The announcement tempered the optimism from Monday's session, when markets had snapped a five-session losing streak on hopes of progress in India-US trade talks.

Sectoral and Stock Performance

Sectoral performance showed mixed trends in early trade. Energy, metals and PSU banking stocks provided some support to the market, while IT, auto and consumer durables stocks traded lower.

Top Nifty Gainers:

  • ONGC
  • Tech Mahindra
  • Hindalco Industries
  • HDFC Bank

Top Nifty Laggards:

  • Larsen & Toubro
  • Dr Reddy's Laboratories
  • HCL Technologies
  • Bharti Airtel

Volatility remained elevated with India VIX rising close to 2%, reflecting lingering nervousness after last week's sharp correction.

Institutional Flows

Institutional activity continued to be a key market driver, with contrasting flows from foreign and domestic investors.

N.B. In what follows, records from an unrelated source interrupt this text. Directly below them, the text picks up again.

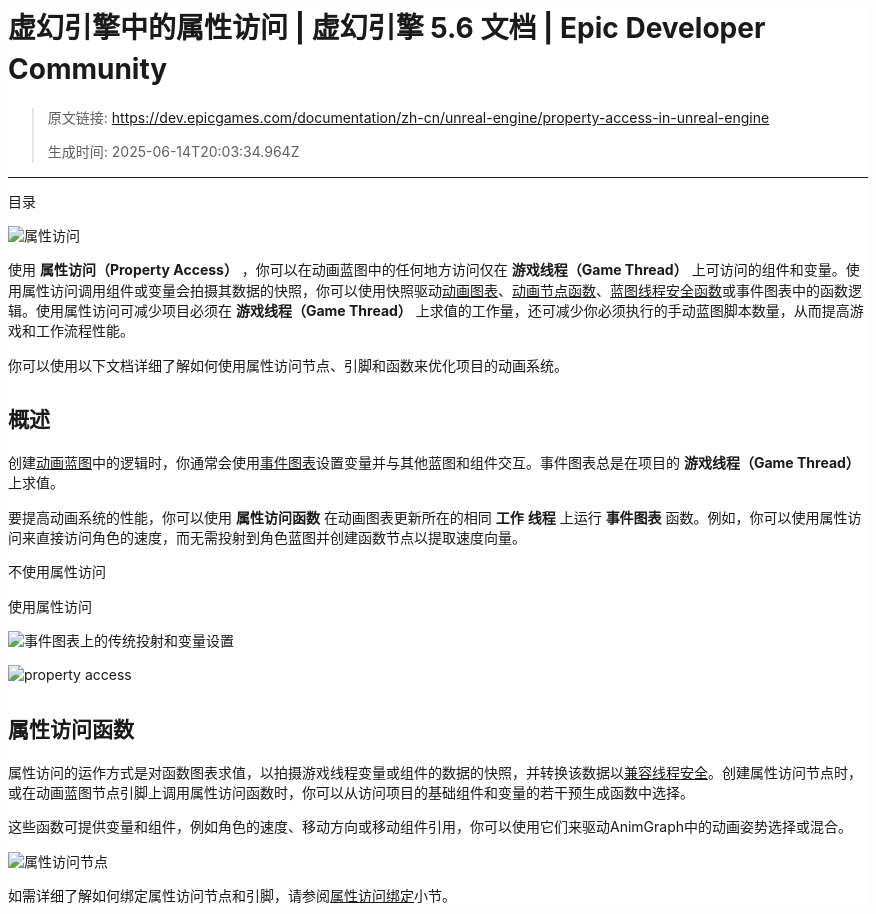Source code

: # 虚幻引擎中的属性访问 | 虚幻引擎 5.6 文档 | Epic Developer Community

> 原文链接: https://dev.epicgames.com/documentation/zh-cn/unreal-engine/property-access-in-unreal-engine
> 
> 生成时间: 2025-06-14T20:03:34.964Z

---

目录

![属性访问](https://dev.epicgames.com/community/api/documentation/image/e44e411e-40a7-4cca-b0a8-0cde2e8dca63?resizing_type=fill&width=1920&height=335)

使用 **属性访问（Property Access）** ，你可以在动画蓝图中的任何地方访问仅在 **游戏线程（Game Thread）** 上可访问的组件和变量。使用属性访问调用组件或变量会拍摄其数据的快照，你可以使用快照驱动[动画图表](/documentation/zh-cn/unreal-engine/graphing-in-animation-blueprints-in-unreal-engine#%E5%8A%A8%E7%94%BB%E5%9B%BE%E8%A1%A8)、[动画节点函数](/documentation/zh-cn/unreal-engine/graphing-in-animation-blueprints-in-unreal-engine#%E5%8A%A8%E7%94%BB%E8%8A%82%E7%82%B9%E5%87%BD%E6%95%B0)、[蓝图线程安全函数](/documentation/zh-cn/unreal-engine/graphing-in-animation-blueprints-in-unreal-engine#%E7%BA%BF%E7%A8%8B%E5%AE%89%E5%85%A8%E6%9B%B4%E6%96%B0%E5%8A%A8%E7%94%BB)或事件图表中的函数逻辑。使用属性访问可减少项目必须在 **游戏线程（Game Thread）** 上求值的工作量，还可减少你必须执行的手动蓝图脚本数量，从而提高游戏和工作流程性能。

你可以使用以下文档详细了解如何使用属性访问节点、引脚和函数来优化项目的动画系统。

## 概述

创建[动画蓝图](/documentation/zh-cn/unreal-engine/animation-blueprints-in-unreal-engine)中的逻辑时，你通常会使用[事件图表](/documentation/zh-cn/unreal-engine/graphing-in-animation-blueprints-in-unreal-engine)设置变量并与其他蓝图和组件交互。事件图表总是在项目的 **游戏线程（Game Thread）** 上求值。

要提高动画系统的性能，你可以使用 **属性访问函数** 在动画图表更新所在的相同 **工作** **线程** 上运行 **事件图表** 函数。例如，你可以使用属性访问来直接访问角色的速度，而无需投射到角色蓝图并创建函数节点以提取速度向量。

不使用属性访问

使用属性访问

![事件图表上的传统投射和变量设置](https://d1iv7db44yhgxn.cloudfront.net/documentation/images/3fde4b6e-6e29-4c05-ab70-1fc1a513a98a/traditional.png)

![property access](https://d1iv7db44yhgxn.cloudfront.net/documentation/images/eb6bc7b1-5a2c-4591-97f5-7d565bc5f6e2/propertyaccess.png)

## 属性访问函数

属性访问的运作方式是对函数图表求值，以拍摄游戏线程变量或组件的数据的快照，并转换该数据以[兼容线程安全](/documentation/zh-cn/unreal-engine/graphing-in-animation-blueprints-in-unreal-engine#%E7%BA%BF%E7%A8%8B%E5%AE%89%E5%85%A8%E6%9B%B4%E6%96%B0%E5%8A%A8%E7%94%BB)。创建属性访问节点时，或在动画蓝图节点引脚上调用属性访问函数时，你可以从访问项目的基础组件和变量的若干预生成函数中选择。

这些函数可提供变量和组件，例如角色的速度、移动方向或移动组件引用，你可以使用它们来驱动AnimGraph中的动画姿势选择或混合。

![属性访问节点](https://d1iv7db44yhgxn.cloudfront.net/documentation/images/ee0f6ce0-f684-4a3b-b520-a79f624e7f4b/propertyaccessnode.png)

如需详细了解如何绑定属性访问节点和引脚，请参阅[属性访问绑定](/documentation/zh-cn/unreal-engine/property-access-in-unreal-engine#%E5%B1%9E%E6%80%A7%E8%AE%BF%E9%97%AE%E7%BB%91%E5%AE%9A)小节。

Investor Category Flow (₹ crore) Date
Foreign Institutional Investors -3,638 January 12
Domestic Institutional Investors +5,800 January 12

Foreign institutional investors extended their selling streak to a sixth consecutive session, while domestic institutional investors continued providing market support, helping cushion the broader market impact.

Technical Outlook

Analysts indicate that Nifty's ability to hold above the 25,650-25,700 zone will be crucial in the near term following Monday's rebound. A sustained move above 25,800 could open the door for further recovery towards the 25,900-26,000 zone, while a slip below recent lows may revive downside pressure. With Q3 earnings underway and geopolitical developments in focus, participants expect stock-specific action to dominate in upcoming sessions.